Two years ago Satomi Magae released Kyokai, a collaborative album with ambient composer and sound artist duenn. Minimalism, glitchy electronics, new age music and a warped kind of songwriting were the touchstones, and duenn described the sound as ‘something more than haiku but less than music’, that is, something that urges the listener to engage in unconventional and perhaps uncomfortable ways. It was here that Satomimagae announced herself as the progenitor of a certain kind of liminal artform: her songs and snippets seemed to exist on the edge of sleep, or at the juncture between the corporeal and spirit worlds, although they contained few, if any, of the now-hackneyed signifiers of hypnogogic pop.
On her new solo album Taba, Satomimagae has chosen to venture further into those misty borderlands, albeit without the aid of duenn’s soundscapes. Her technique here is to marry the minimal, dreamlike philosophy of Kyokai with a more organic approach to musicianship and arrangement that acts as a kind of distorted echo of her earlier, folkier solo output. On opener Ishi, field recordings dovetail with a fuzzy, pillowy melody. This is a music of vague but tantalising hints, subtler and more interesting than her 2021 album Hanazono, the record where she first began to move away from structure and into abstraction.
There are superficial similarities to other minimal-minded Japanese songwriters like Ai Aso, or experimental heroes Reiko and Tori Kudo, but a closer comparison might be Grouper, who layers her songs in a similar way: a stunning fusion of ambience and songwriting, where the minimalism comes in the form – or lack of form – of the melody rather than from a stripping away of instrumental elements. And like Grouper, the effect of Satomimagae’s music is often wondrously visual, conjuring up images of rain or dappled sunlight. The verbal repetition on Many is hypnotic and lulling, but if it induces sleep then the dreams are of vivid landscapes.
The short length of most of the songs on Taba is another contributing factor to their dreaminess. They are fleeting things, sometimes barely more than snippets, calling into question the relationship between fragment and whole. While a song like Tonbo only lasts for two minutes and doesn’t seem to progress in the usual manner, it nevertheless feels entirely complete, and this is because Magae is so good at gently shifting our notions of what a song actually is and what it is supposed to do. She makes us contemplate form and formlessness, apparently without trying. But she also has the ability to surprise: the miniature Horo Horo seems at first like an acid-folk ditty, before the introduction of muted brass sends everything in an unexpected direction.
The field recordings offer a continuous thread that runs the length of the album, making everything seem like discrete episodes of a single long dream. The notion that these songs are short becomes more meaningless as the album progresses: all the elements here exist in relation to each other. Certain songs – like Spells, with its marginally more structured feel and eerily seductive clarinet – seem to act like markers or beacons, though perhaps they are deceptive ones.
The ground from which Taba’s songs grow is undoubtedly the acoustic guitar, which Magae employs not like a musical instrument but like a base coat of paint, or a loose set of grammatical rules. Everything else springs from the guitar’s background sound, which is at once ever-present and barely noticeable. On Wakaranai, it acts as a slowly shifting backcloth: everything that is layered on top, including Magaes voice, becomes slightly warped, slightly disconcerting.

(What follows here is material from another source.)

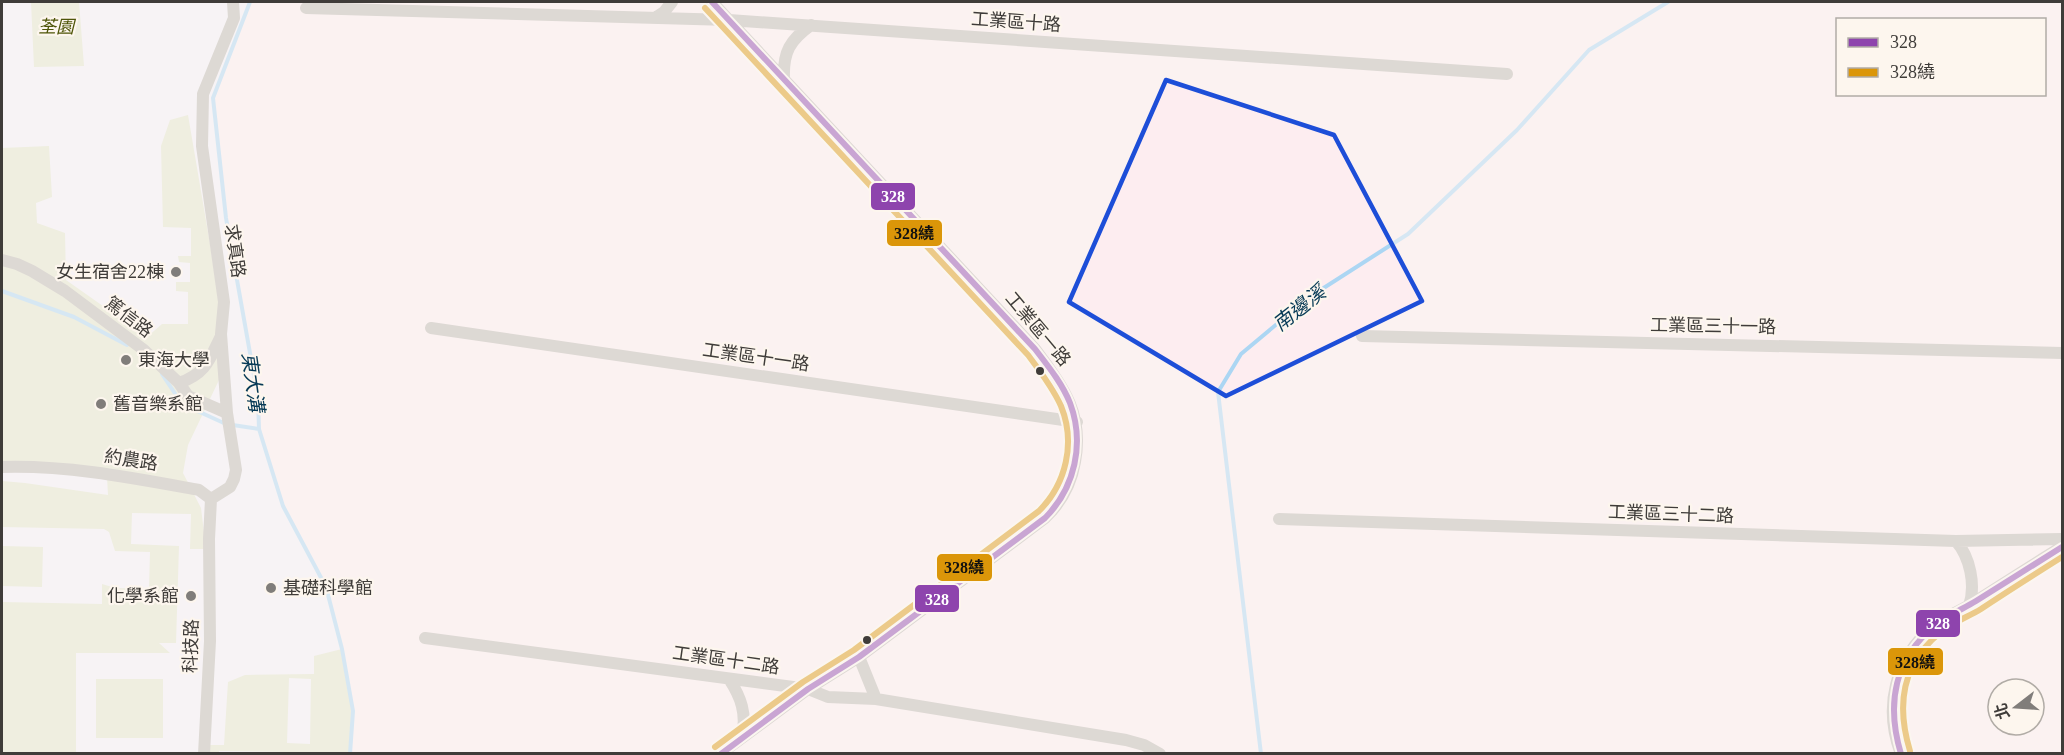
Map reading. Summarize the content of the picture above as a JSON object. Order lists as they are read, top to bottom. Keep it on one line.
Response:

But more than anything, Taba is just a stunningly beautiful album. Despite its off-kilter approach to melody and its frequent eeriness, there is something meditative about it. Songs like Dottsu wash over you, but not in a disengaged way: you feel like this music has access to every part of your body, inside and out, like it is composed of infinitesimally small particles that rearrange themselves around you. Kodama, with its overlaid vocals and strange bursts of synth, feels like it’s in two places at once. Again, Magae’s preoccupation is with the boundaries between worlds, and she is able to slip back and forward over those boundaries with apparent ease. It comes as no surprise to learn that Magae studied molecular biology; her music works on the smallest of levels and, at heart, is concerned with fundamentals and building blocks.

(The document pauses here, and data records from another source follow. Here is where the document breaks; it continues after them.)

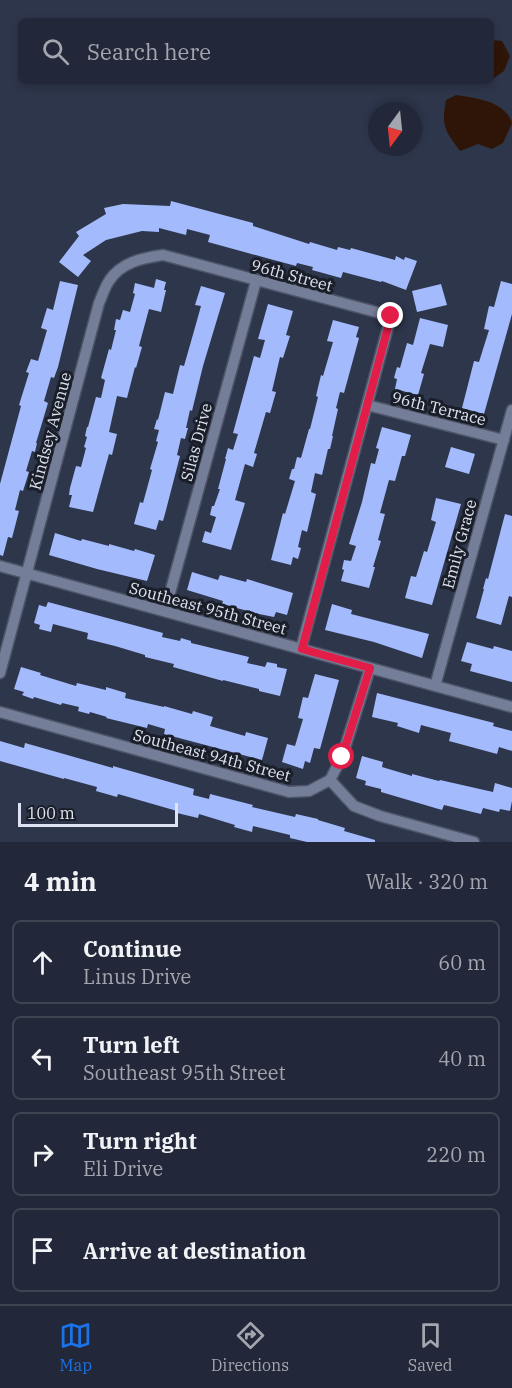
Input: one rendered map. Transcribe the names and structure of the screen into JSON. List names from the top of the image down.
{
  "streets": {
    "street": [
      "96th Street",
      "96th Terrace",
      "Kindsey Avenue",
      "Silas Drive",
      "Emily Grace",
      "Southeast 95th Street",
      "Southeast 94th Street"
    ]
  },
  "crossings": [
    ["96th Street", "96th Terrace"],
    ["96th Street", "Kindsey Avenue"],
    ["96th Street", "Silas Drive"],
    ["96th Terrace", "Emily Grace"],
    ["Kindsey Avenue", "Southeast 95th Street"],
    ["Silas Drive", "Southeast 95th Street"],
    ["Emily Grace", "Southeast 95th Street"]
  ],
  "scale_bar": "100 m",
  "north": "bottom",
  "page": {
    "search": "Search here",
    "scale": "100 m",
    "heading": ["4 min", "Walk · 320 m"],
    "list": [
      ["Continue", "Linus Drive", "60 m"],
      ["Turn left", "Southeast 95th Street", "40 m"],
      ["Turn right", "Eli Drive", "220 m"],
      "Arrive at destination"
    ],
    "nav": ["Map", "Directions", "Saved"]
  }
}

A number of Taba’s songs begin with a kind of onrushing background drone, so they feel like they are being carried in by wind or wave. Metallic Gold uses this background noise to add a sense of drama, a tension that remains tantalisingly unresolved even as Magae’s singing wanders freely or ends suddenly. Ghost – another of the album’s sonic beacons – seems to have something resembling a chorus, Magae’s multi-tracked vocals rising out of a chiming acoustic background, gliding and shimmering in a way that recalls Liz Fraser from the Cocteau Twins. Bonus track Kabi sounds fuller, warmer, with a gentle ripple of acoustic guitar offsetting its spooky background effects.

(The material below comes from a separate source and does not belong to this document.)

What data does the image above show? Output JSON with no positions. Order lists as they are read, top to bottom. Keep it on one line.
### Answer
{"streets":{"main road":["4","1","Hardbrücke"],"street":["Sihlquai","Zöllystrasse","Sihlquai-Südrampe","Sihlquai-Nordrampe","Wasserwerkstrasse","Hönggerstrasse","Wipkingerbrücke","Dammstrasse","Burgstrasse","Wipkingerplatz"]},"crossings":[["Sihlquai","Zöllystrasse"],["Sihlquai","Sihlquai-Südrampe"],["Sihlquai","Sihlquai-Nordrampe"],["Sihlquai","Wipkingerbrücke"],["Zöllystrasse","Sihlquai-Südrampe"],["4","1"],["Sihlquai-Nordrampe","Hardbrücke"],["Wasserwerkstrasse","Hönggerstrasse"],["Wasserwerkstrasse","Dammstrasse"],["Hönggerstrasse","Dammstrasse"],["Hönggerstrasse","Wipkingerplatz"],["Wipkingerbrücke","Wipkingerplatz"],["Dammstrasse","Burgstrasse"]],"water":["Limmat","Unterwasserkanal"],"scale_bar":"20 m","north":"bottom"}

Taba is a strange miracle of an album, equal parts clarity and haze. It seems to drift by but never lets you take it for granted, remaining consistent in mood but always shifting in perspective. Satomimagae has created a work of art full of wonder and mystery that builds upon itself in the most surprising ways. It speaks a different musical language to anything else you are likely to hear, but learning that language is a joy and a reward in itself.